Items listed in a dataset
--------------------

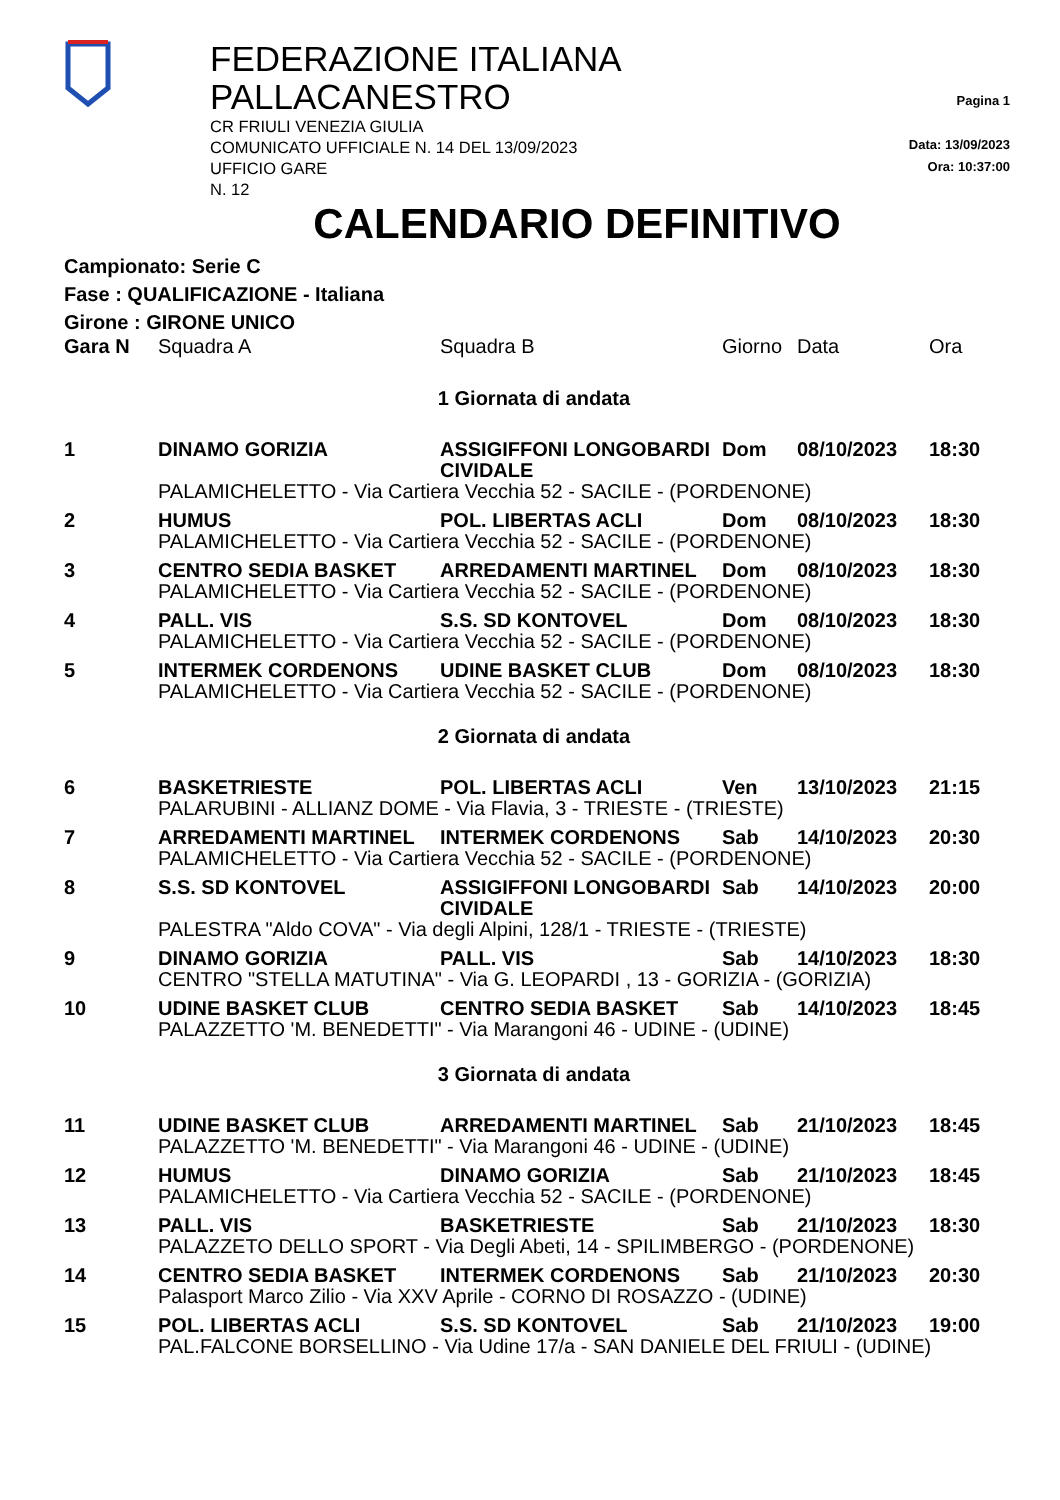FEDERAZIONE ITALIANA PALLACANESTRO
CR FRIULI VENEZIA GIULIA
COMUNICATO UFFICIALE N. 14 DEL 13/09/2023
UFFICIO GARE
N. 12
Pagina 1
Data: 13/09/2023
Ora: 10:37:00
CALENDARIO DEFINITIVO
Campionato: Serie C
Fase : QUALIFICAZIONE - Italiana
Girone : GIRONE UNICO
| Gara N | Squadra A | Squadra B | Giorno | Data | Ora |
| --- | --- | --- | --- | --- | --- |
| 1 Giornata di andata | | | | | |
| 1 | DINAMO GORIZIA | ASSIGIFFONI LONGOBARDI CIVIDALE | Dom | 08/10/2023 | 18:30 |
| | PALAMICHELETTO - Via Cartiera Vecchia 52 - SACILE - (PORDENONE) | | | | |
| 2 | HUMUS | POL. LIBERTAS ACLI | Dom | 08/10/2023 | 18:30 |
| | PALAMICHELETTO - Via Cartiera Vecchia 52 - SACILE - (PORDENONE) | | | | |
| 3 | CENTRO SEDIA BASKET | ARREDAMENTI MARTINEL | Dom | 08/10/2023 | 18:30 |
| | PALAMICHELETTO - Via Cartiera Vecchia 52 - SACILE - (PORDENONE) | | | | |
| 4 | PALL. VIS | S.S. SD KONTOVEL | Dom | 08/10/2023 | 18:30 |
| | PALAMICHELETTO - Via Cartiera Vecchia 52 - SACILE - (PORDENONE) | | | | |
| 5 | INTERMEK CORDENONS | UDINE BASKET CLUB | Dom | 08/10/2023 | 18:30 |
| | PALAMICHELETTO - Via Cartiera Vecchia 52 - SACILE - (PORDENONE) | | | | |
| 2 Giornata di andata | | | | | |
| 6 | BASKETRIESTE | POL. LIBERTAS ACLI | Ven | 13/10/2023 | 21:15 |
| | PALARUBINI - ALLIANZ DOME - Via Flavia, 3 - TRIESTE - (TRIESTE) | | | | |
| 7 | ARREDAMENTI MARTINEL | INTERMEK CORDENONS | Sab | 14/10/2023 | 20:30 |
| | PALAMICHELETTO - Via Cartiera Vecchia 52 - SACILE - (PORDENONE) | | | | |
| 8 | S.S. SD KONTOVEL | ASSIGIFFONI LONGOBARDI CIVIDALE | Sab | 14/10/2023 | 20:00 |
| | PALESTRA "Aldo COVA" - Via degli Alpini, 128/1 - TRIESTE - (TRIESTE) | | | | |
| 9 | DINAMO GORIZIA | PALL. VIS | Sab | 14/10/2023 | 18:30 |
| | CENTRO "STELLA MATUTINA" - Via G. LEOPARDI , 13 - GORIZIA - (GORIZIA) | | | | |
| 10 | UDINE BASKET CLUB | CENTRO SEDIA BASKET | Sab | 14/10/2023 | 18:45 |
| | PALAZZETTO 'M. BENEDETTI" - Via Marangoni 46 - UDINE - (UDINE) | | | | |
| 3 Giornata di andata | | | | | |
| 11 | UDINE BASKET CLUB | ARREDAMENTI MARTINEL | Sab | 21/10/2023 | 18:45 |
| | PALAZZETTO 'M. BENEDETTI" - Via Marangoni 46 - UDINE - (UDINE) | | | | |
| 12 | HUMUS | DINAMO GORIZIA | Sab | 21/10/2023 | 18:45 |
| | PALAMICHELETTO - Via Cartiera Vecchia 52 - SACILE - (PORDENONE) | | | | |
| 13 | PALL. VIS | BASKETRIESTE | Sab | 21/10/2023 | 18:30 |
| | PALAZZETO DELLO SPORT - Via Degli Abeti, 14 - SPILIMBERGO - (PORDENONE) | | | | |
| 14 | CENTRO SEDIA BASKET | INTERMEK CORDENONS | Sab | 21/10/2023 | 20:30 |
| | Palasport Marco Zilio - Via XXV Aprile - CORNO DI ROSAZZO - (UDINE) | | | | |
| 15 | POL. LIBERTAS ACLI | S.S. SD KONTOVEL | Sab | 21/10/2023 | 19:00 |
| | PAL.FALCONE BORSELLINO - Via Udine 17/a - SAN DANIELE DEL FRIULI - (UDINE) | | | | |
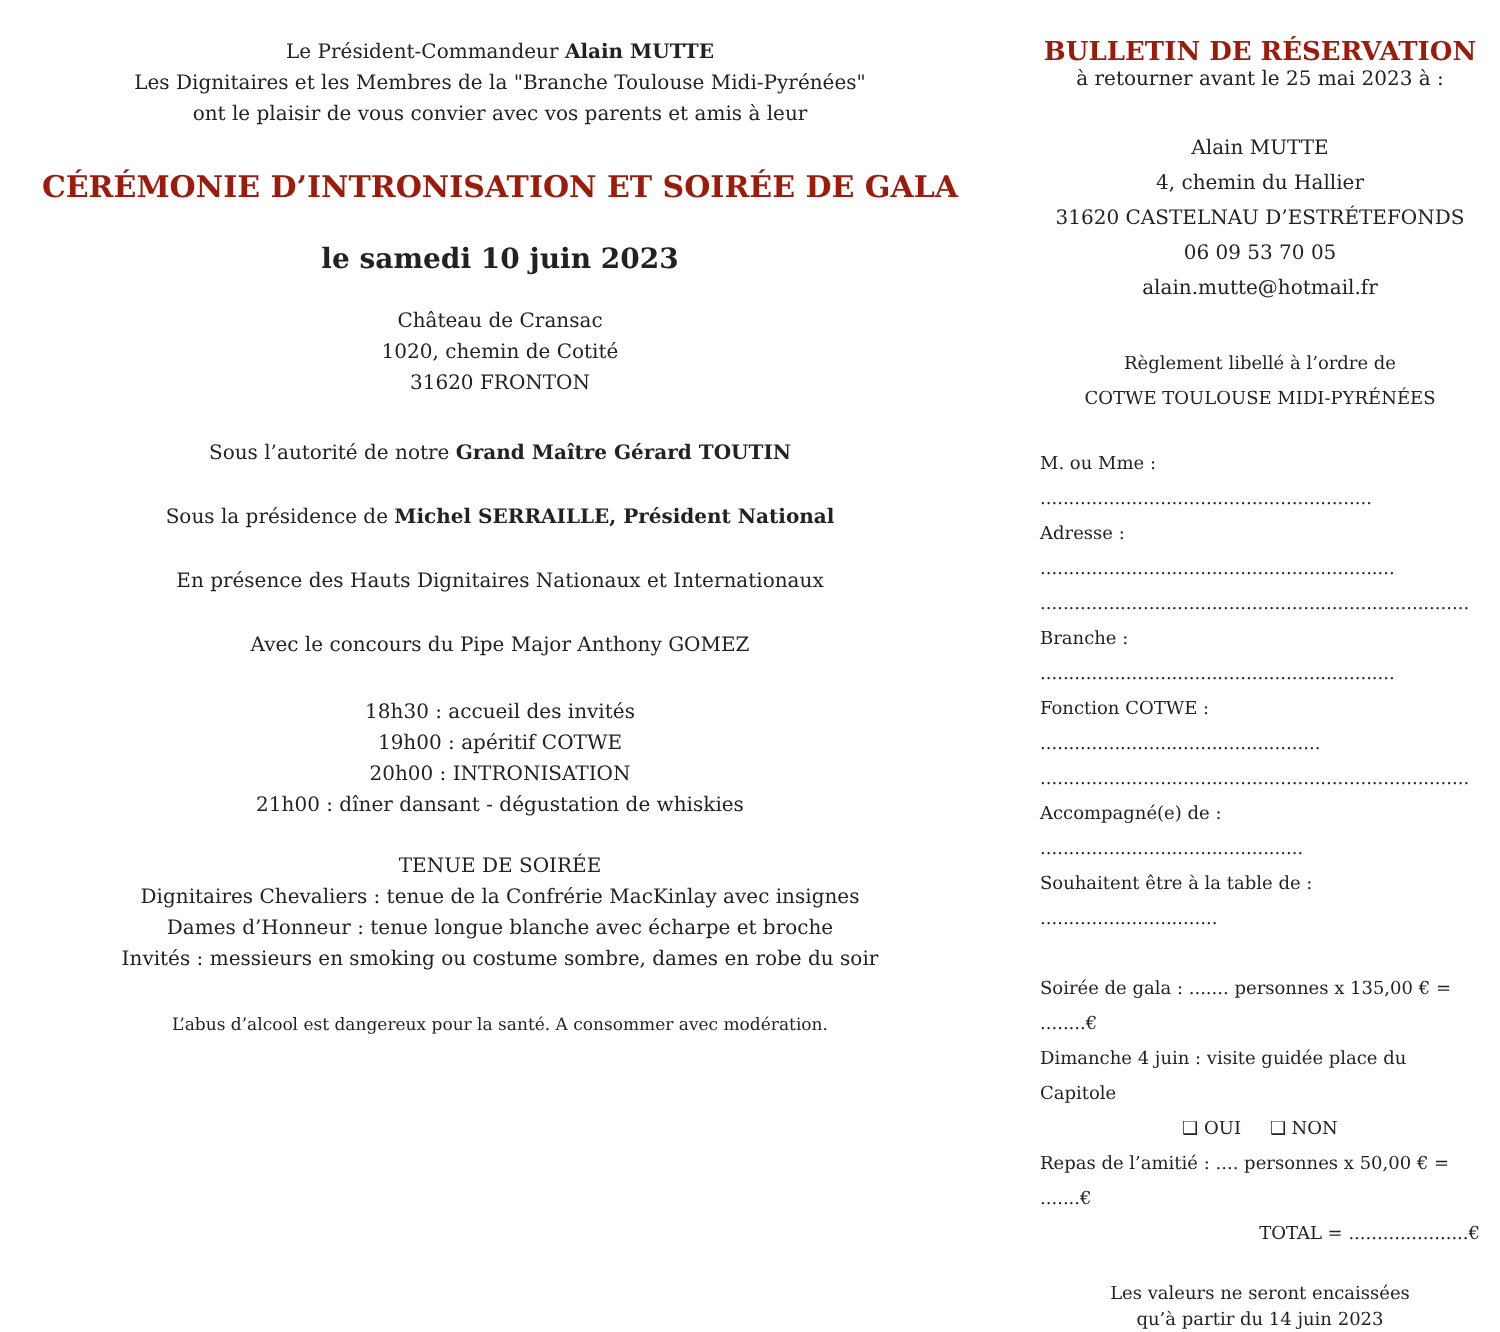Le Président-Commandeur Alain MUTTE
Les Dignitaires et les Membres de la "Branche Toulouse Midi-Pyrénées"
ont le plaisir de vous convier avec vos parents et amis à leur
CÉRÉMONIE D’INTRONISATION ET SOIRÉE DE GALA
le samedi 10 juin 2023
Château de Cransac
1020, chemin de Cotité
31620 FRONTON
Sous l’autorité de notre Grand Maître Gérard TOUTIN
Sous la présidence de Michel SERRAILLE, Président National
En présence des Hauts Dignitaires Nationaux et Internationaux
Avec le concours du Pipe Major Anthony GOMEZ
18h30 : accueil des invités
19h00 : apéritif COTWE
20h00 : INTRONISATION
21h00 : dîner dansant - dégustation de whiskies
TENUE DE SOIRÉE
Dignitaires Chevaliers : tenue de la Confrérie MacKinlay avec insignes
Dames d’Honneur : tenue longue blanche avec écharpe et broche
Invités : messieurs en smoking ou costume sombre, dames en robe du soir
L’abus d’alcool est dangereux pour la santé. A consommer avec modération.
BULLETIN DE RÉSERVATION
à retourner avant le 25 mai 2023 à :
Alain MUTTE
4, chemin du Hallier
31620 CASTELNAU D’ESTRÉTEFONDS
06 09 53 70 05
alain.mutte@hotmail.fr
Règlement libellé à l’ordre de
COTWE TOULOUSE MIDI-PYRÉNÉES
M. ou Mme : ..........................................................
Adresse : ..............................................................
...........................................................................
Branche : ..............................................................
Fonction COTWE : .................................................
...........................................................................
Accompagné(e) de : ..............................................
Souhaitent être à la table de : ...............................
Soirée de gala : ....... personnes x 135,00 € = ........€
Dimanche 4 juin : visite guidée place du Capitole
❑ OUI ❑ NON
Repas de l’amitié : .... personnes x 50,00 € = .......€
TOTAL = .....................€
Les valeurs ne seront encaissées
qu’à partir du 14 juin 2023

--------------------

**Instruction:**
Copy every entry exactly; drop the pictures.

**Result of the task:**
FEDERAZIONE ITALIANA PALLACANESTRO
CR FRIULI VENEZIA GIULIA
COMUNICATO UFFICIALE N. 14 DEL 13/09/2023
UFFICIO GARE
N. 12
Pagina 1
Data: 13/09/2023
Ora: 10:37:00
CALENDARIO DEFINITIVO
Campionato: Serie C
Fase : QUALIFICAZIONE - Italiana
Girone : GIRONE UNICO
| Gara N | Squadra A | Squadra B | Giorno | Data | Ora |
| --- | --- | --- | --- | --- | --- |
| 1 Giornata di andata | | | | | |
| 1 | DINAMO GORIZIA | ASSIGIFFONI LONGOBARDI CIVIDALE | Dom | 08/10/2023 | 18:30 |
| | PALAMICHELETTO - Via Cartiera Vecchia 52 - SACILE - (PORDENONE) | | | | |
| 2 | HUMUS | POL. LIBERTAS ACLI | Dom | 08/10/2023 | 18:30 |
| | PALAMICHELETTO - Via Cartiera Vecchia 52 - SACILE - (PORDENONE) | | | | |
| 3 | CENTRO SEDIA BASKET | ARREDAMENTI MARTINEL | Dom | 08/10/2023 | 18:30 |
| | PALAMICHELETTO - Via Cartiera Vecchia 52 - SACILE - (PORDENONE) | | | | |
| 4 | PALL. VIS | S.S. SD KONTOVEL | Dom | 08/10/2023 | 18:30 |
| | PALAMICHELETTO - Via Cartiera Vecchia 52 - SACILE - (PORDENONE) | | | | |
| 5 | INTERMEK CORDENONS | UDINE BASKET CLUB | Dom | 08/10/2023 | 18:30 |
| | PALAMICHELETTO - Via Cartiera Vecchia 52 - SACILE - (PORDENONE) | | | | |
| 2 Giornata di andata | | | | | |
| 6 | BASKETRIESTE | POL. LIBERTAS ACLI | Ven | 13/10/2023 | 21:15 |
| | PALARUBINI - ALLIANZ DOME - Via Flavia, 3 - TRIESTE - (TRIESTE) | | | | |
| 7 | ARREDAMENTI MARTINEL | INTERMEK CORDENONS | Sab | 14/10/2023 | 20:30 |
| | PALAMICHELETTO - Via Cartiera Vecchia 52 - SACILE - (PORDENONE) | | | | |
| 8 | S.S. SD KONTOVEL | ASSIGIFFONI LONGOBARDI CIVIDALE | Sab | 14/10/2023 | 20:00 |
| | PALESTRA "Aldo COVA" - Via degli Alpini, 128/1 - TRIESTE - (TRIESTE) | | | | |
| 9 | DINAMO GORIZIA | PALL. VIS | Sab | 14/10/2023 | 18:30 |
| | CENTRO "STELLA MATUTINA" - Via G. LEOPARDI , 13 - GORIZIA - (GORIZIA) | | | | |
| 10 | UDINE BASKET CLUB | CENTRO SEDIA BASKET | Sab | 14/10/2023 | 18:45 |
| | PALAZZETTO 'M. BENEDETTI" - Via Marangoni 46 - UDINE - (UDINE) | | | | |
| 3 Giornata di andata | | | | | |
| 11 | UDINE BASKET CLUB | ARREDAMENTI MARTINEL | Sab | 21/10/2023 | 18:45 |
| | PALAZZETTO 'M. BENEDETTI" - Via Marangoni 46 - UDINE - (UDINE) | | | | |
| 12 | HUMUS | DINAMO GORIZIA | Sab | 21/10/2023 | 18:45 |
| | PALAMICHELETTO - Via Cartiera Vecchia 52 - SACILE - (PORDENONE) | | | | |
| 13 | PALL. VIS | BASKETRIESTE | Sab | 21/10/2023 | 18:30 |
| | PALAZZETO DELLO SPORT - Via Degli Abeti, 14 - SPILIMBERGO - (PORDENONE) | | | | |
| 14 | CENTRO SEDIA BASKET | INTERMEK CORDENONS | Sab | 21/10/2023 | 20:30 |
| | Palasport Marco Zilio - Via XXV Aprile - CORNO DI ROSAZZO - (UDINE) | | | | |
| 15 | POL. LIBERTAS ACLI | S.S. SD KONTOVEL | Sab | 21/10/2023 | 19:00 |
| | PAL.FALCONE BORSELLINO - Via Udine 17/a - SAN DANIELE DEL FRIULI - (UDINE) | | | | |
Le Président-Commandeur Alain MUTTE
Les Dignitaires et les Membres de la "Branche Toulouse Midi-Pyrénées"
ont le plaisir de vous convier avec vos parents et amis à leur
CÉRÉMONIE D’INTRONISATION ET SOIRÉE DE GALA
le samedi 10 juin 2023
Château de Cransac
1020, chemin de Cotité
31620 FRONTON
Sous l’autorité de notre Grand Maître Gérard TOUTIN
Sous la présidence de Michel SERRAILLE, Président National
En présence des Hauts Dignitaires Nationaux et Internationaux
Avec le concours du Pipe Major Anthony GOMEZ
18h30 : accueil des invités
19h00 : apéritif COTWE
20h00 : INTRONISATION
21h00 : dîner dansant - dégustation de whiskies
TENUE DE SOIRÉE
Dignitaires Chevaliers : tenue de la Confrérie MacKinlay avec insignes
Dames d’Honneur : tenue longue blanche avec écharpe et broche
Invités : messieurs en smoking ou costume sombre, dames en robe du soir
L’abus d’alcool est dangereux pour la santé. A consommer avec modération.
BULLETIN DE RÉSERVATION
à retourner avant le 25 mai 2023 à :
Alain MUTTE
4, chemin du Hallier
31620 CASTELNAU D’ESTRÉTEFONDS
06 09 53 70 05
alain.mutte@hotmail.fr
Règlement libellé à l’ordre de
COTWE TOULOUSE MIDI-PYRÉNÉES
M. ou Mme : ..........................................................
Adresse : ..............................................................
...........................................................................
Branche : ..............................................................
Fonction COTWE : .................................................
...........................................................................
Accompagné(e) de : ..............................................
Souhaitent être à la table de : ...............................
Soirée de gala : ....... personnes x 135,00 € = ........€
Dimanche 4 juin : visite guidée place du Capitole
❑ OUI ❑ NON
Repas de l’amitié : .... personnes x 50,00 € = .......€
TOTAL = .....................€
Les valeurs ne seront encaissées
qu’à partir du 14 juin 2023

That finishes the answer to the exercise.